We can run training now. We first need to initialize the model and the optimizer that adjusts its parameter. These are defined in the config file:

In [None]:
pretty_print(config["model"])

The trainer uses this config to set up the model when we call the `initialize_model` task.

In [None]:
# initialize model
trainer.initialize_model()


For the optimizer, we are  using the [AdamW optimizer](https://docs.pytorch.org/docs/main/generated/torch.optim.AdamW.html) here. In the same way, the trainer uses the config to build the optimizer when we call the `initalize_optimizer()` function

In [None]:
pretty_print(config["training"])

In [None]:
# initialize optimizer
trainer.initialize_optimizer()

Finally, we start the training process by calling the trainer's `run_training` function and pass it the train_dataloader and the validation dataloader as arguments to use as training and validation data. The rest - looping over epochs, calling the optimizer and recording data, is handled by the trainer in the background. 

In [None]:
train_results, validation_results = trainer.run_training(
    train_loader=train_loader,
    val_loader=valid_loader,
)

# test model

After training, the model is tested on an unseen dataset. The results informs us about how well the model generalizes to unseen data. 

In [None]:
test_results = trainer.run_test(test_loader)

In [None]:
test_results

testing results are somewhat mediocre so our model is not doing too well.. 
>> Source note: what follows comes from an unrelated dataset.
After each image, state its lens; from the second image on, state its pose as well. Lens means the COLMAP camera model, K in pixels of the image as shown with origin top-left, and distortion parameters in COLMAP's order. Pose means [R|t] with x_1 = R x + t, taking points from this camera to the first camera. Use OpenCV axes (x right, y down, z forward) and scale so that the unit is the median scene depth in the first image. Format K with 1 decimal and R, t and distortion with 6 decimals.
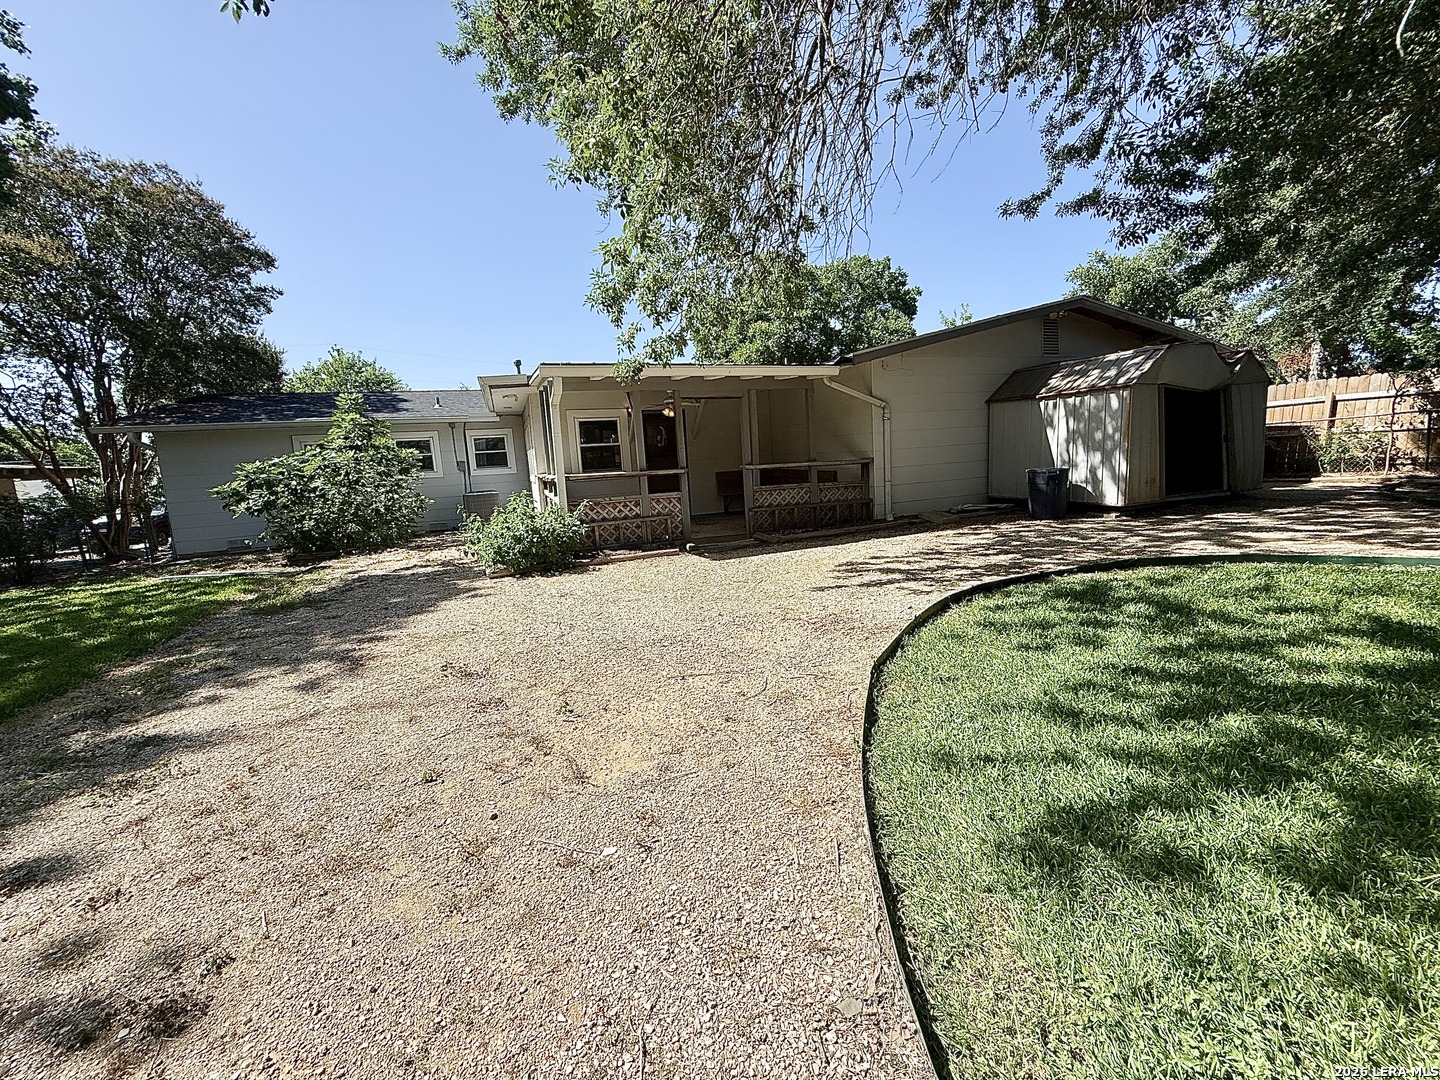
lens RADIAL K [[575.4, 0, 720.0], [0, 575.4, 540.0], [0, 0, 1]] dist [0.003660, 0.000293]
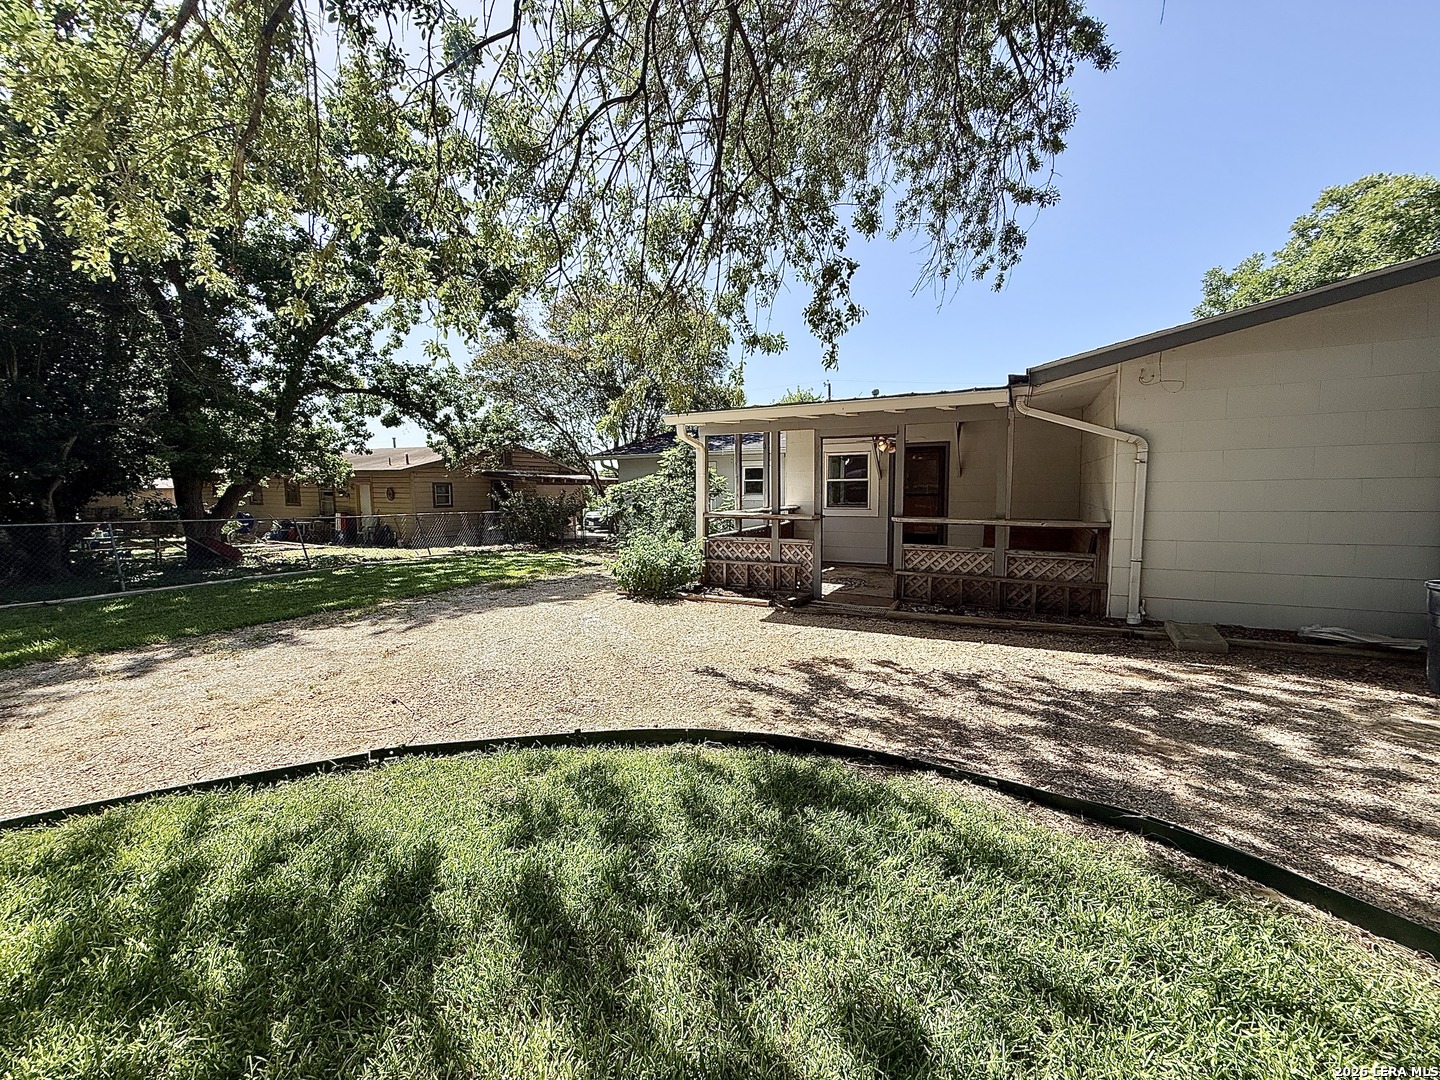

# save training, validation, test results to disk

because the validation dand testing results are dataframes, we can make use of pandas powerful abilities and interactions with seaborn for visualization, data handling and computation. Here, we save the results to csv files to the same directory we save the other training data to, and then proceed to visualize the results 

In [None]:
# save training, validation, test results to disk
train_results = pd.DataFrame(train_results, columns=["loss_mean", "loss_std"])

train_results.to_csv(
    Path(config["training"]["path"]) / "training_results.csv"
)

# save validatoin results to disk
validation_results.to_csv(Path(config["training"]["path"]) / "validation_result.csv")

# run test
test_results.to_csv(Path(config["training"]["path"]) / "test_result.csv")
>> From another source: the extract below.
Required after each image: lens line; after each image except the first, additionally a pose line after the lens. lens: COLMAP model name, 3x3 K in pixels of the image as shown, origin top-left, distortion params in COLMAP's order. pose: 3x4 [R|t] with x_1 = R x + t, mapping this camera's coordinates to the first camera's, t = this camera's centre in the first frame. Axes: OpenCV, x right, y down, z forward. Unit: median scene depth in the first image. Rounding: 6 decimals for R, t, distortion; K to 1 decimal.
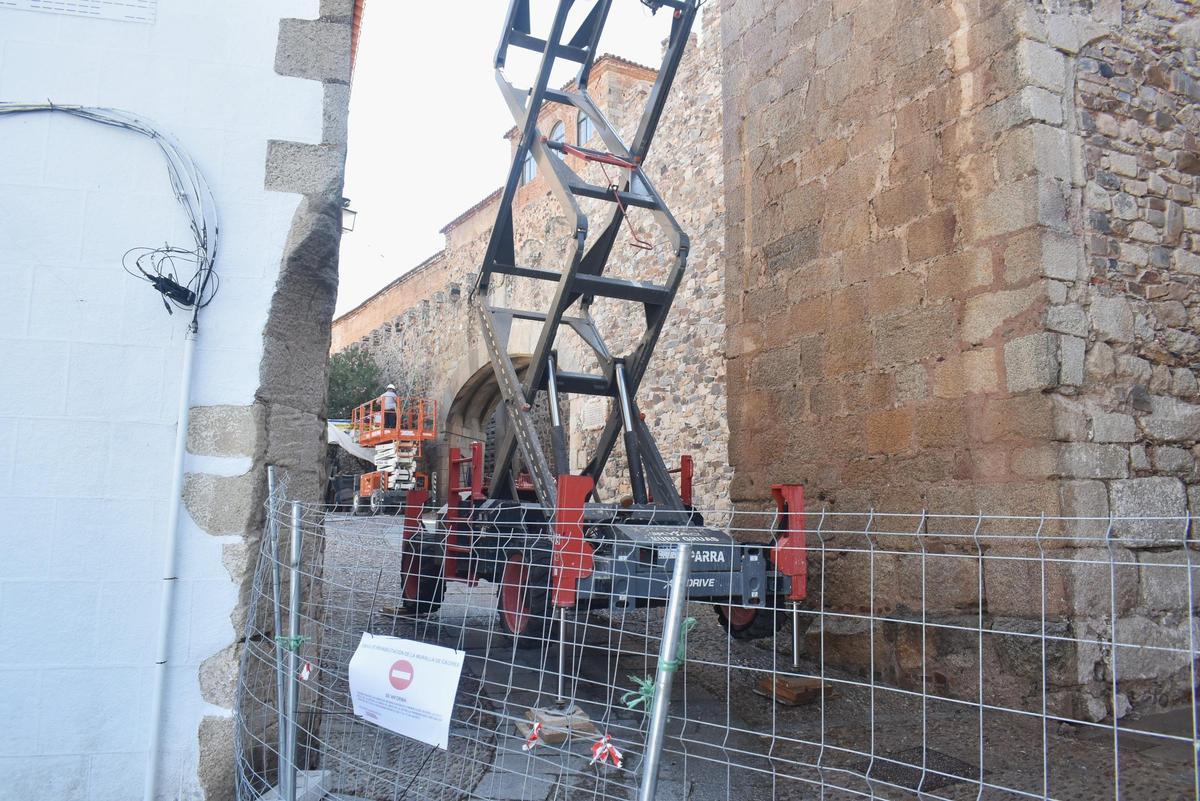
lens RADIAL K [[928.7, 0, 600.0], [0, 928.7, 400.5], [0, 0, 1]] dist [-0.011876, -0.001553]
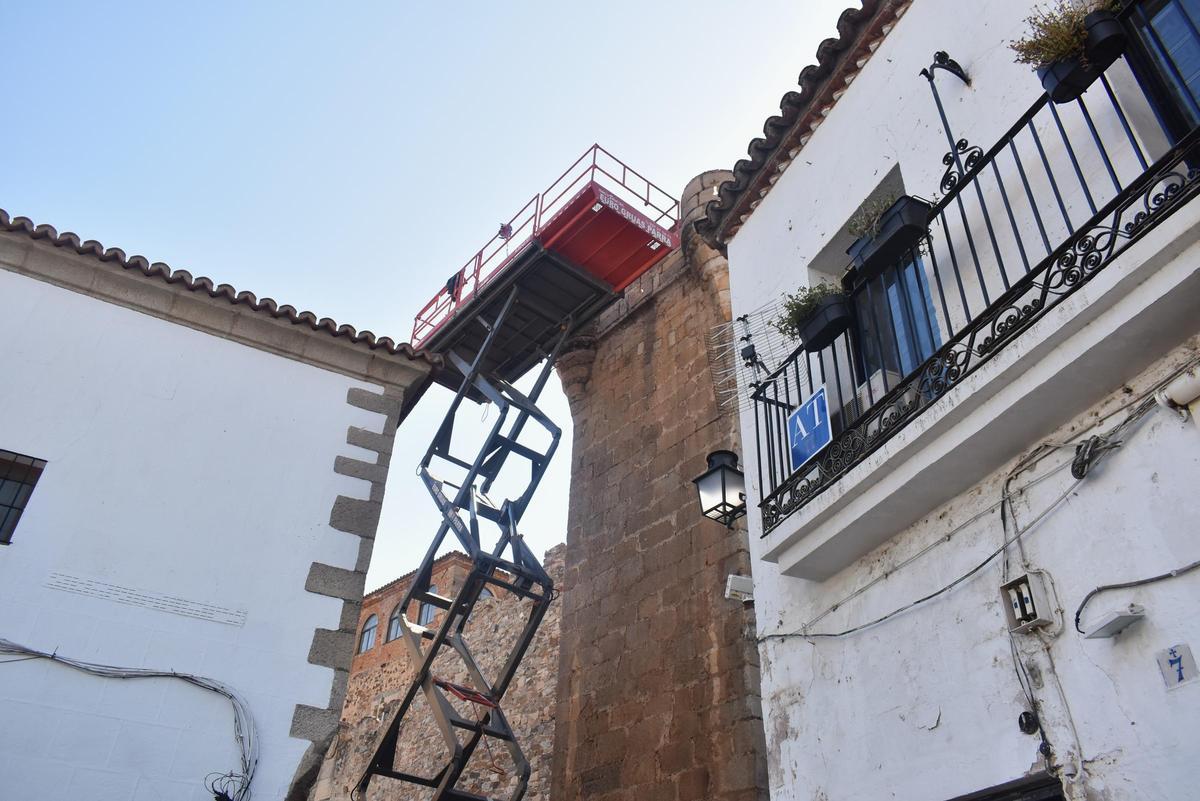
lens RADIAL K [[928.7, 0, 600.0], [0, 928.7, 400.5], [0, 0, 1]] dist [-0.011876, -0.001553]
pose [[0.975613, 0.152916, 0.157469, -0.107262], [-0.061453, 0.878999, -0.472846, -0.006200], [-0.210721, 0.451638, 0.866960, -0.486876]]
In order for plotting with seaborn to work, we need to change the validataion dataframe to long form. We also add an 'epoch' column. 

In [None]:
validation_results["epoch"] = range(1, len(validation_results) + 1)

validation_results.head()

In [None]:
valid_melted =validation_results.loc[:, ["epoch", "loss_avg", "loss_min", "loss_max", "f1_weighted"]].melt(
    id_vars=["epoch"],
    value_vars=["loss_avg", "loss_min", "loss_max", "f1_weighted"],
    var_name="metric",
    value_name="value",
)

In [None]:
ax = sns.lineplot(data=valid_melted, x="epoch", y="value", hue="metric", linewidth=2.5, markers="o", legend="brief")
ax.figure.savefig(Path(config["training"]["path"]) / "validation_metrics.png")


As is apparent above, the model seems to be not powerful enough to learn well from the data, adn f1 scores and losses are not very stable.